Attention:
– Paul Waldie, Editor, Report on Business, The Globe and Mail, Toronto, Canada
– Geoffrey York, Africa correspondent, The Globe and Mail
The cover story published in The Globe and Mail’s Report on Business on January 10 (Showdown in South Africa) is flawed by serious failures of what is purported to be standards-based journalism.
The story is blighted by false allegations and misrepresentations, and gratuitous exaggerations. One inevitable result is that parts of the story serve as a soapbox for a coterie of dedicated critics, some of whose self-serving motivations curiously are ignored. But, despite its 3,000-word length, the story fails to present the view of even one ordinary citizen from among the tens of thousands who comprise the overwhelming majority in the neighbouring communities who do support the development of the Platreef mining project by Ivanplats (Pty) Ltd., a subsidiary of Ivanhoe Mines Ltd. That would have required diligence and determination. It begs the pertinent question: Why?

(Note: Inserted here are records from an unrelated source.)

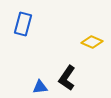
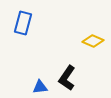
blue rectangle: moved 1 px up
yellow diamond: moved 1 px right, 1 px up
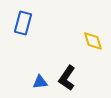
yellow diamond: rotated 50 degrees clockwise
blue triangle: moved 5 px up
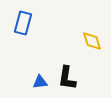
yellow diamond: moved 1 px left
black L-shape: rotated 25 degrees counterclockwise
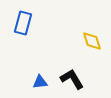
black L-shape: moved 5 px right, 1 px down; rotated 140 degrees clockwise
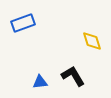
blue rectangle: rotated 55 degrees clockwise
black L-shape: moved 1 px right, 3 px up
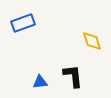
black L-shape: rotated 25 degrees clockwise
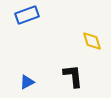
blue rectangle: moved 4 px right, 8 px up
blue triangle: moved 13 px left; rotated 21 degrees counterclockwise
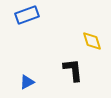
black L-shape: moved 6 px up
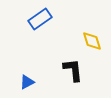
blue rectangle: moved 13 px right, 4 px down; rotated 15 degrees counterclockwise
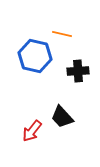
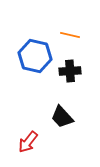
orange line: moved 8 px right, 1 px down
black cross: moved 8 px left
red arrow: moved 4 px left, 11 px down
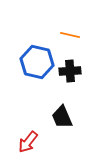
blue hexagon: moved 2 px right, 6 px down
black trapezoid: rotated 20 degrees clockwise
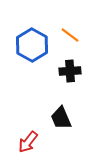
orange line: rotated 24 degrees clockwise
blue hexagon: moved 5 px left, 17 px up; rotated 16 degrees clockwise
black trapezoid: moved 1 px left, 1 px down
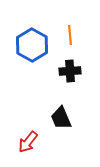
orange line: rotated 48 degrees clockwise
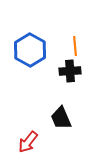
orange line: moved 5 px right, 11 px down
blue hexagon: moved 2 px left, 5 px down
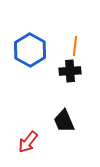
orange line: rotated 12 degrees clockwise
black trapezoid: moved 3 px right, 3 px down
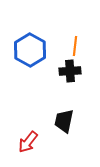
black trapezoid: rotated 35 degrees clockwise
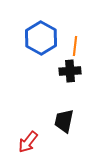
blue hexagon: moved 11 px right, 12 px up
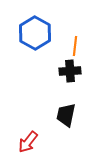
blue hexagon: moved 6 px left, 5 px up
black trapezoid: moved 2 px right, 6 px up
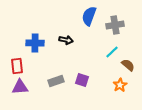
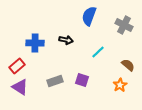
gray cross: moved 9 px right; rotated 36 degrees clockwise
cyan line: moved 14 px left
red rectangle: rotated 56 degrees clockwise
gray rectangle: moved 1 px left
purple triangle: rotated 36 degrees clockwise
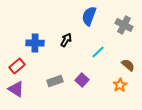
black arrow: rotated 72 degrees counterclockwise
purple square: rotated 24 degrees clockwise
purple triangle: moved 4 px left, 2 px down
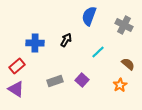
brown semicircle: moved 1 px up
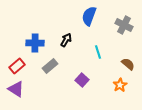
cyan line: rotated 64 degrees counterclockwise
gray rectangle: moved 5 px left, 15 px up; rotated 21 degrees counterclockwise
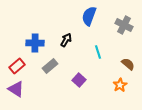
purple square: moved 3 px left
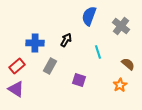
gray cross: moved 3 px left, 1 px down; rotated 12 degrees clockwise
gray rectangle: rotated 21 degrees counterclockwise
purple square: rotated 24 degrees counterclockwise
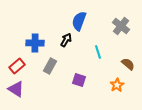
blue semicircle: moved 10 px left, 5 px down
orange star: moved 3 px left
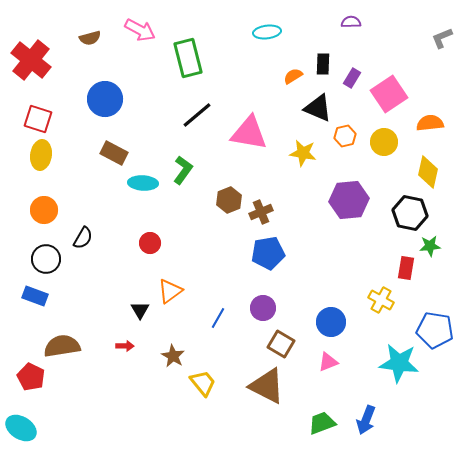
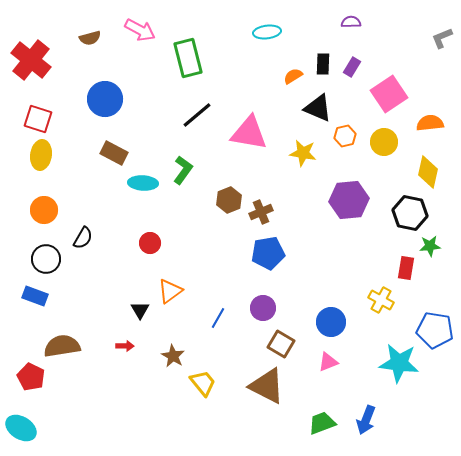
purple rectangle at (352, 78): moved 11 px up
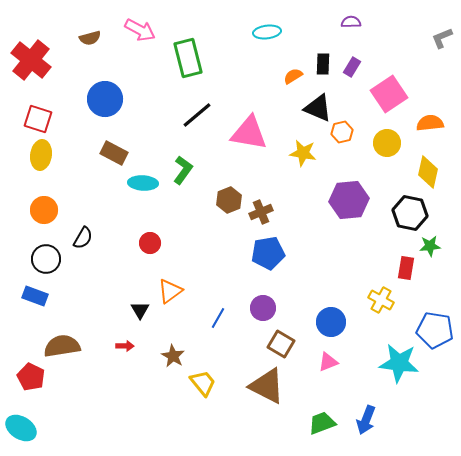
orange hexagon at (345, 136): moved 3 px left, 4 px up
yellow circle at (384, 142): moved 3 px right, 1 px down
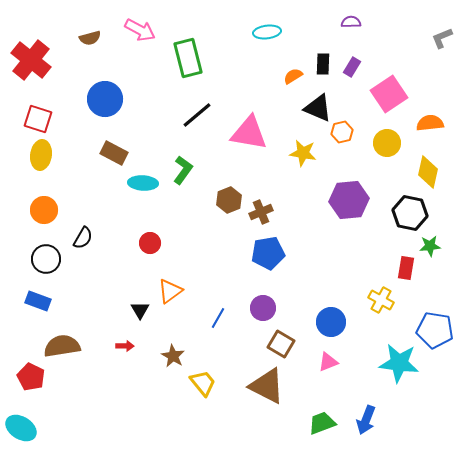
blue rectangle at (35, 296): moved 3 px right, 5 px down
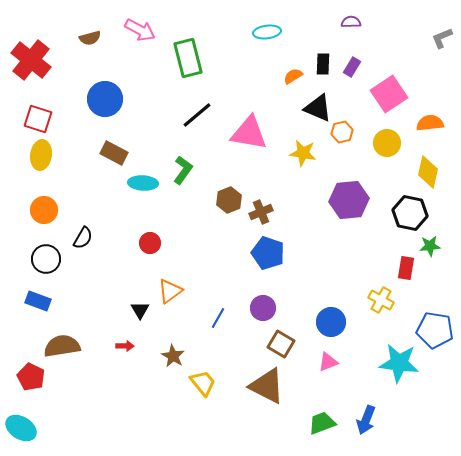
blue pentagon at (268, 253): rotated 28 degrees clockwise
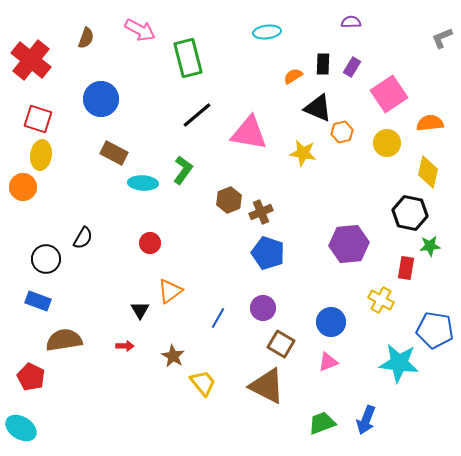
brown semicircle at (90, 38): moved 4 px left; rotated 55 degrees counterclockwise
blue circle at (105, 99): moved 4 px left
purple hexagon at (349, 200): moved 44 px down
orange circle at (44, 210): moved 21 px left, 23 px up
brown semicircle at (62, 346): moved 2 px right, 6 px up
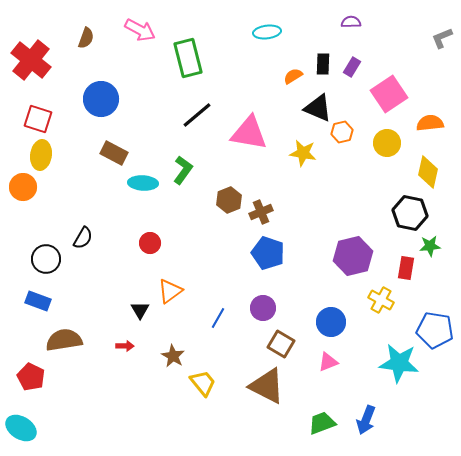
purple hexagon at (349, 244): moved 4 px right, 12 px down; rotated 9 degrees counterclockwise
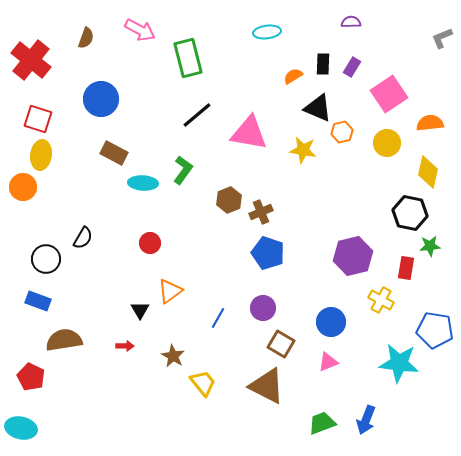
yellow star at (303, 153): moved 3 px up
cyan ellipse at (21, 428): rotated 20 degrees counterclockwise
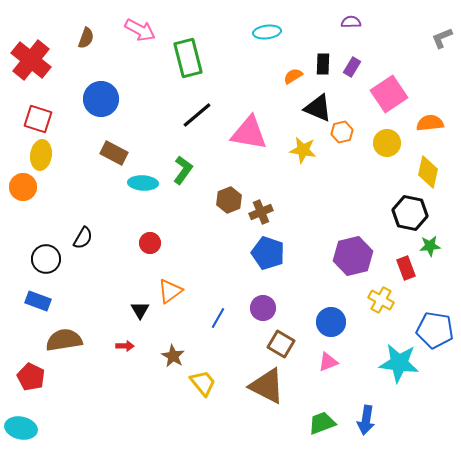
red rectangle at (406, 268): rotated 30 degrees counterclockwise
blue arrow at (366, 420): rotated 12 degrees counterclockwise
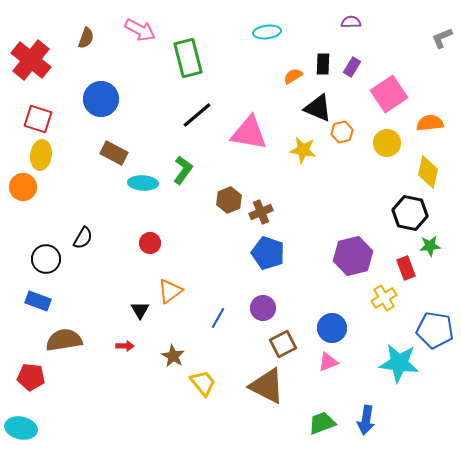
yellow cross at (381, 300): moved 3 px right, 2 px up; rotated 30 degrees clockwise
blue circle at (331, 322): moved 1 px right, 6 px down
brown square at (281, 344): moved 2 px right; rotated 32 degrees clockwise
red pentagon at (31, 377): rotated 20 degrees counterclockwise
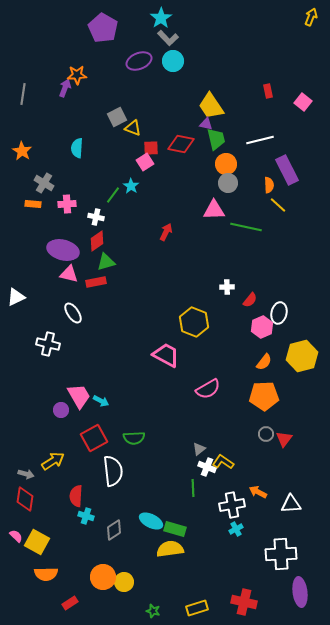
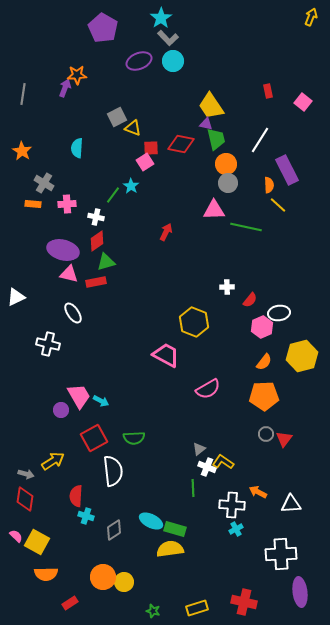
white line at (260, 140): rotated 44 degrees counterclockwise
white ellipse at (279, 313): rotated 70 degrees clockwise
white cross at (232, 505): rotated 15 degrees clockwise
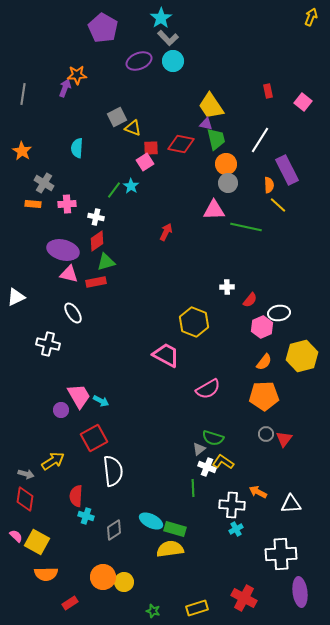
green line at (113, 195): moved 1 px right, 5 px up
green semicircle at (134, 438): moved 79 px right; rotated 20 degrees clockwise
red cross at (244, 602): moved 4 px up; rotated 15 degrees clockwise
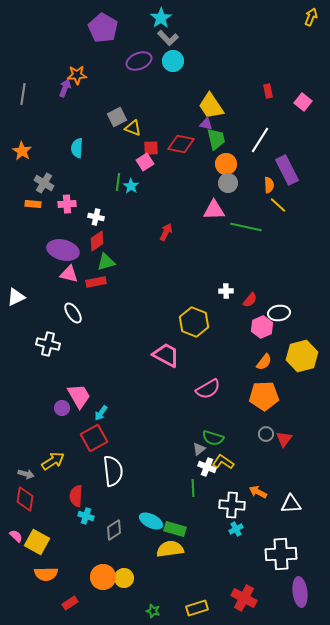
green line at (114, 190): moved 4 px right, 8 px up; rotated 30 degrees counterclockwise
white cross at (227, 287): moved 1 px left, 4 px down
cyan arrow at (101, 401): moved 12 px down; rotated 98 degrees clockwise
purple circle at (61, 410): moved 1 px right, 2 px up
yellow circle at (124, 582): moved 4 px up
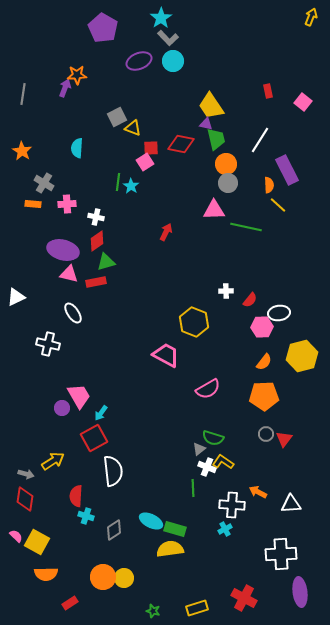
pink hexagon at (262, 327): rotated 20 degrees clockwise
cyan cross at (236, 529): moved 11 px left
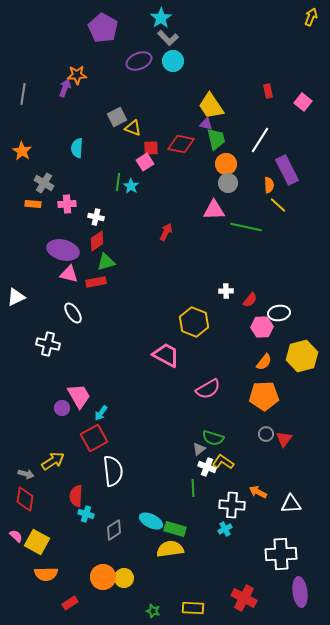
cyan cross at (86, 516): moved 2 px up
yellow rectangle at (197, 608): moved 4 px left; rotated 20 degrees clockwise
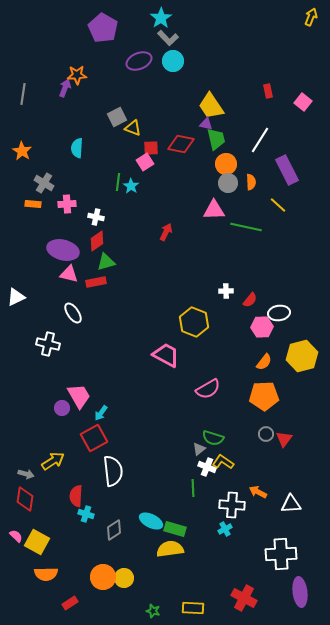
orange semicircle at (269, 185): moved 18 px left, 3 px up
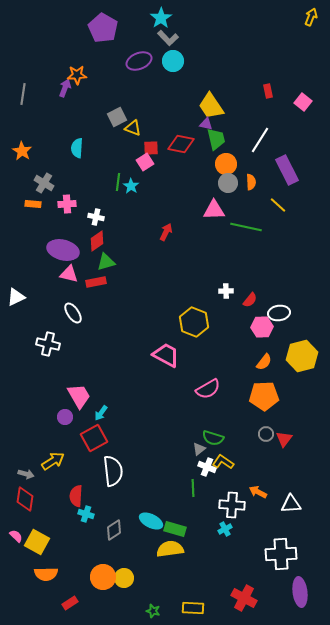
purple circle at (62, 408): moved 3 px right, 9 px down
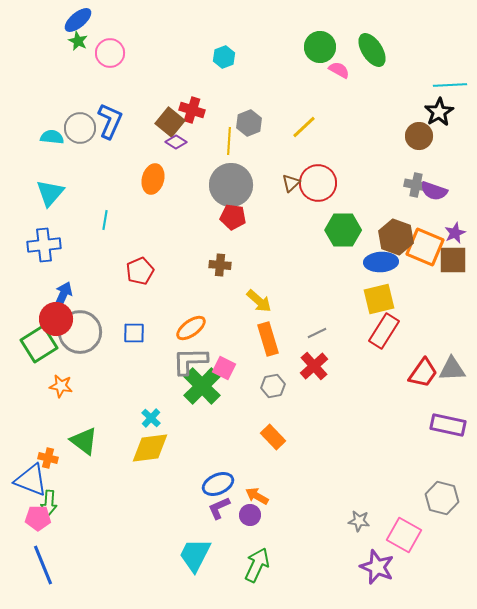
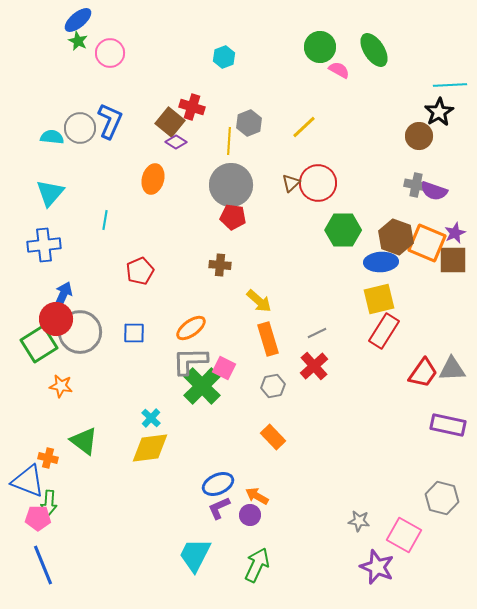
green ellipse at (372, 50): moved 2 px right
red cross at (192, 110): moved 3 px up
orange square at (425, 247): moved 2 px right, 4 px up
blue triangle at (31, 480): moved 3 px left, 1 px down
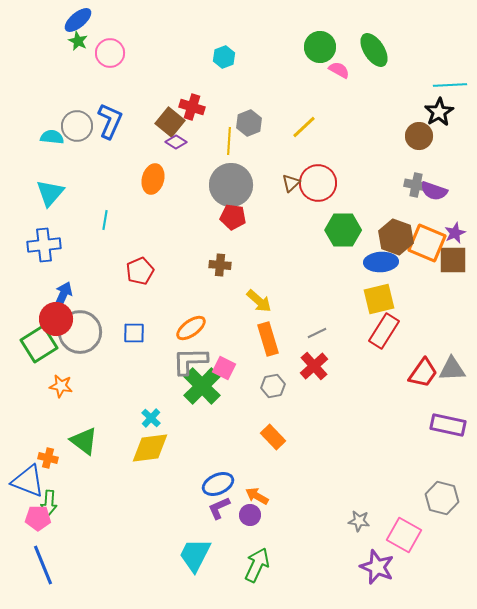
gray circle at (80, 128): moved 3 px left, 2 px up
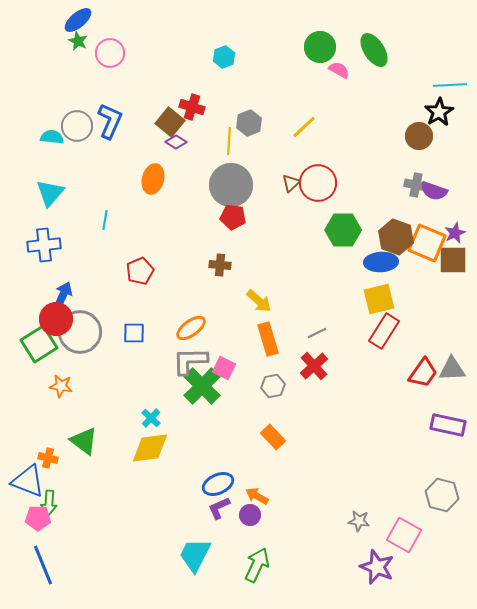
gray hexagon at (442, 498): moved 3 px up
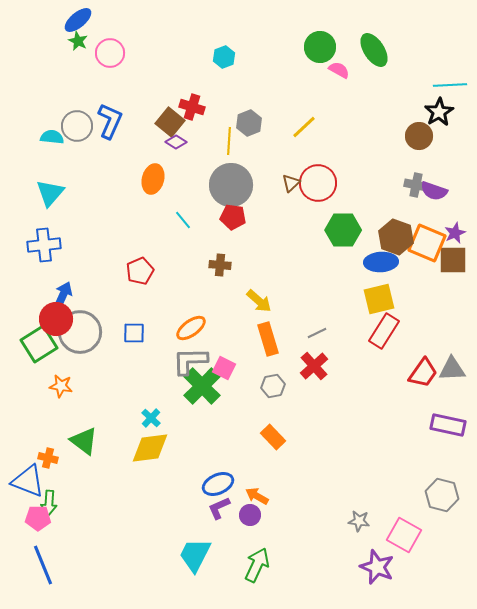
cyan line at (105, 220): moved 78 px right; rotated 48 degrees counterclockwise
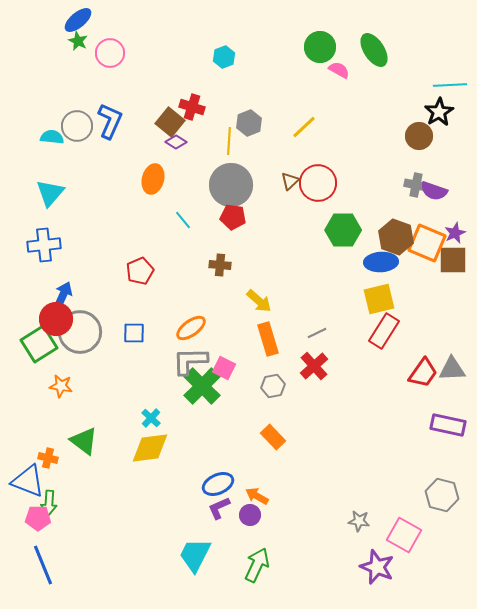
brown triangle at (291, 183): moved 1 px left, 2 px up
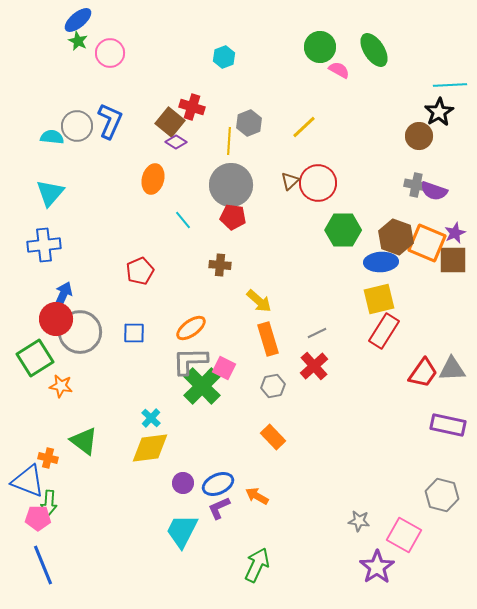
green square at (39, 344): moved 4 px left, 14 px down
purple circle at (250, 515): moved 67 px left, 32 px up
cyan trapezoid at (195, 555): moved 13 px left, 24 px up
purple star at (377, 567): rotated 16 degrees clockwise
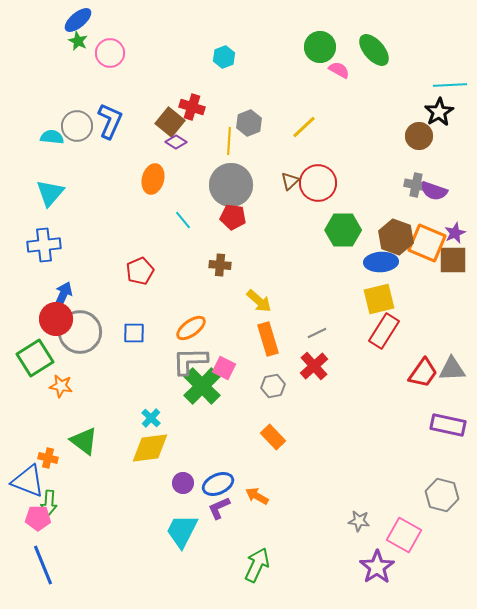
green ellipse at (374, 50): rotated 8 degrees counterclockwise
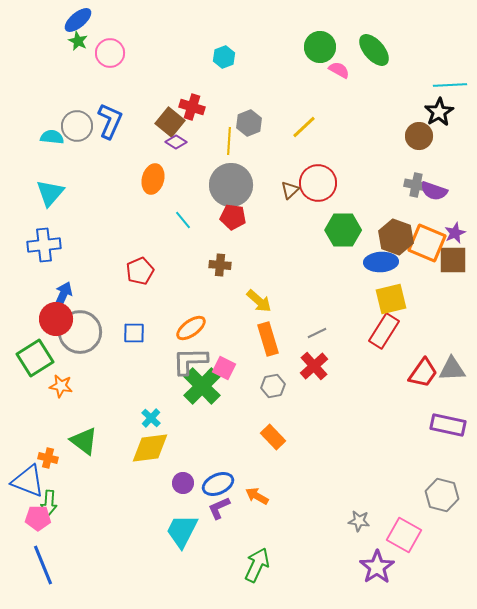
brown triangle at (290, 181): moved 9 px down
yellow square at (379, 299): moved 12 px right
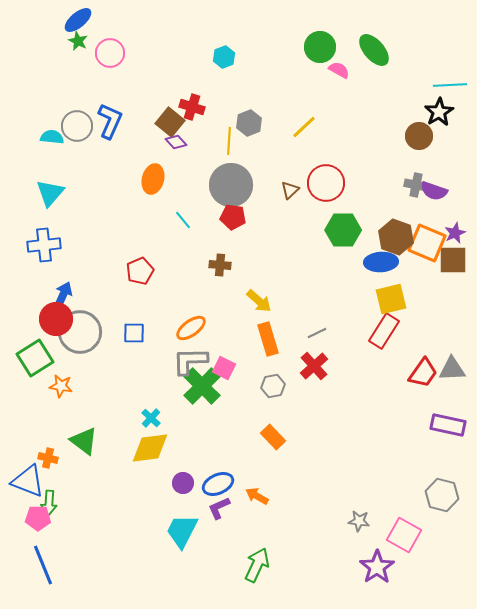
purple diamond at (176, 142): rotated 15 degrees clockwise
red circle at (318, 183): moved 8 px right
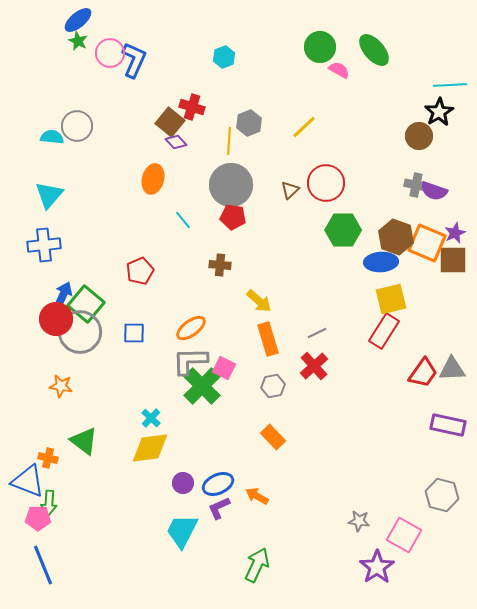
blue L-shape at (110, 121): moved 24 px right, 61 px up
cyan triangle at (50, 193): moved 1 px left, 2 px down
green square at (35, 358): moved 51 px right, 54 px up; rotated 18 degrees counterclockwise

The current economic potential of Ivanhoe’s Platreef world-scale mineral discoveries, and the innovative comprehensiveness of the project’s broad-based black economic empowerment structure, are without peer in South Africa. One essential feature is that the combined population of approximately 150,000 people in the communities surrounding the planned mine development now effectively share a 20% ownership of the Platreef Project through a collective trust.